Your instructions> Each entry is to be retyped exactly as it appears. Leave the images out.

(Collected data entries)
_ _ _ _ _ _ _

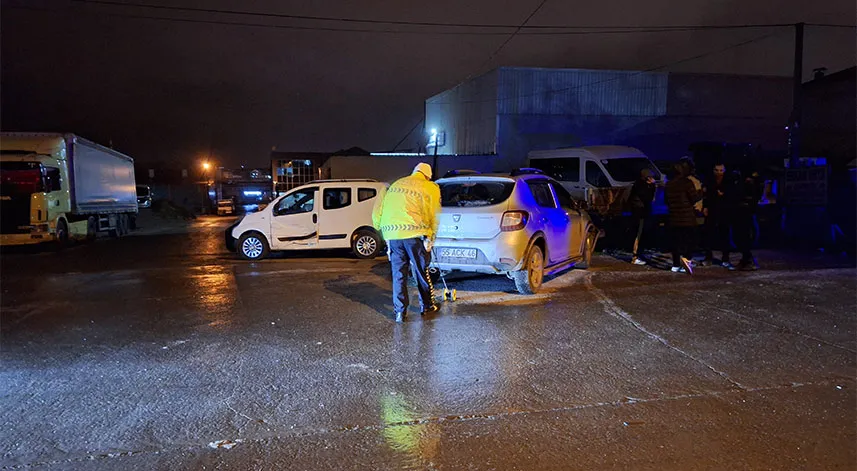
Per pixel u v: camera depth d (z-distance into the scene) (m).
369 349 5.11
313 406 3.86
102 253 14.04
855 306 6.61
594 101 27.91
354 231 11.72
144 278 9.37
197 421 3.64
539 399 3.96
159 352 5.10
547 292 7.49
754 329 5.66
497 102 27.20
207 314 6.57
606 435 3.42
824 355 4.88
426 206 6.02
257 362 4.79
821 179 12.23
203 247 15.22
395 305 6.06
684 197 8.75
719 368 4.57
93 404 3.92
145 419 3.67
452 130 33.50
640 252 10.95
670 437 3.40
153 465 3.09
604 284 8.03
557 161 14.57
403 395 4.04
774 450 3.24
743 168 14.59
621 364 4.66
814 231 12.52
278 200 11.77
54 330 5.92
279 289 8.10
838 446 3.29
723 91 28.81
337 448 3.27
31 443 3.35
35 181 14.41
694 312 6.36
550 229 7.66
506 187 7.29
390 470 3.02
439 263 7.25
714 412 3.75
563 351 5.00
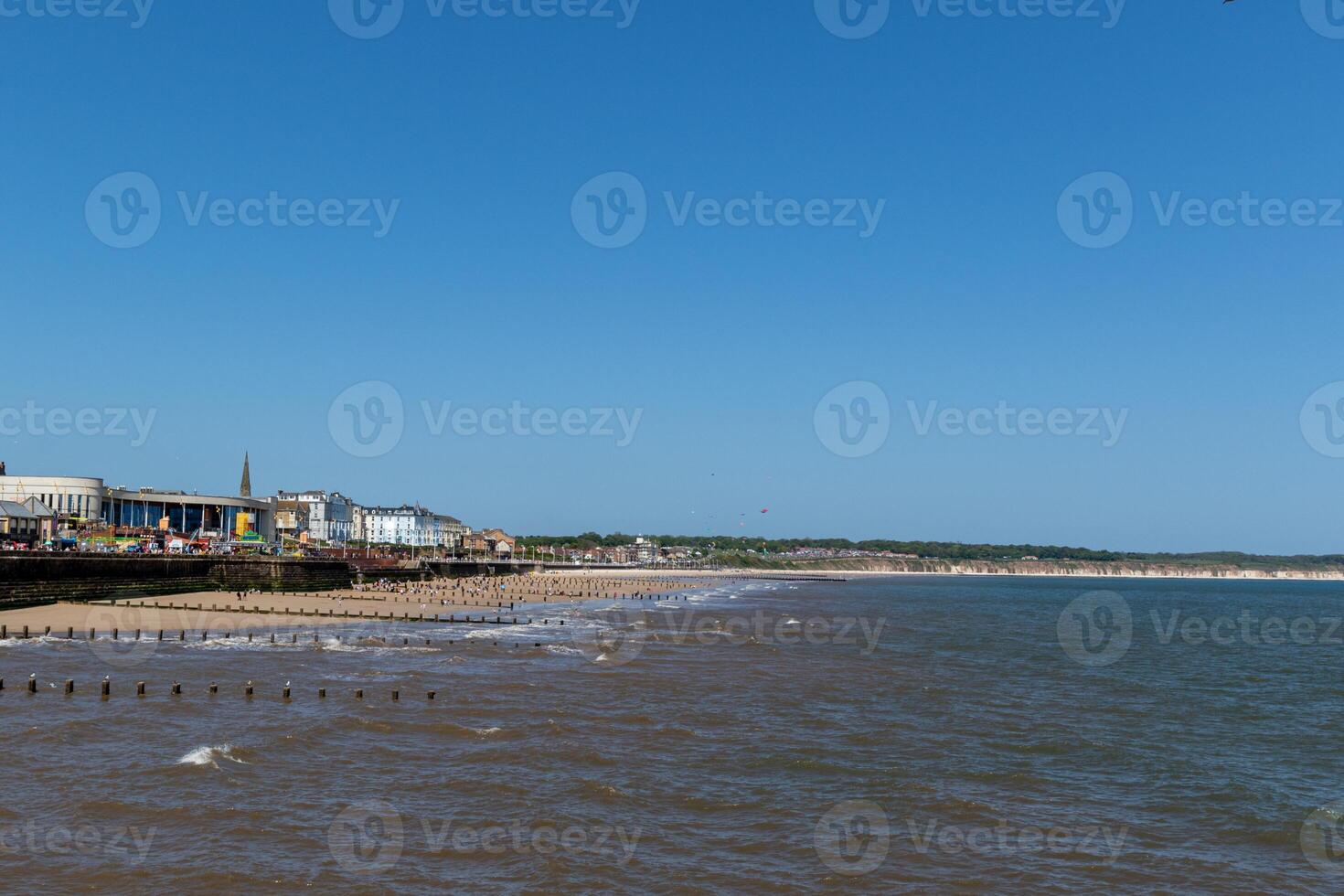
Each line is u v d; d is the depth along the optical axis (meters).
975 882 27.09
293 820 30.25
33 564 85.81
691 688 56.03
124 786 32.94
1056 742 44.00
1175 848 30.27
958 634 101.94
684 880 26.62
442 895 25.14
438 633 84.56
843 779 36.75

_ _ _ _ _ _ _

Response box>
Per pixel u v: camera depth d (z-distance into the scene) (m).
369 349 5.11
313 406 3.86
102 253 14.04
855 306 6.61
594 101 27.91
354 231 11.72
144 278 9.37
197 421 3.64
539 399 3.96
159 352 5.10
547 292 7.49
754 329 5.66
497 102 27.20
207 314 6.57
606 435 3.42
824 355 4.88
426 206 6.02
257 362 4.79
821 179 12.23
203 247 15.22
395 305 6.06
684 197 8.75
719 368 4.57
93 404 3.92
145 419 3.67
452 130 33.50
640 252 10.95
670 437 3.40
153 465 3.09
604 284 8.03
557 161 14.57
403 395 4.04
774 450 3.24
743 168 14.59
621 364 4.66
814 231 12.52
278 200 11.77
54 330 5.92
279 289 8.10
838 446 3.29
723 91 28.81
337 448 3.27
31 443 3.35
35 181 14.41
694 312 6.36
550 229 7.66
506 187 7.29
390 470 3.02
439 263 7.25
714 412 3.75
563 351 5.00
Each line is u v d; d is the depth along the optical axis (meters).
975 882 27.09
293 820 30.25
33 564 85.81
691 688 56.03
124 786 32.94
1056 742 44.00
1175 848 30.27
958 634 101.94
684 880 26.62
442 895 25.14
438 633 84.56
843 779 36.75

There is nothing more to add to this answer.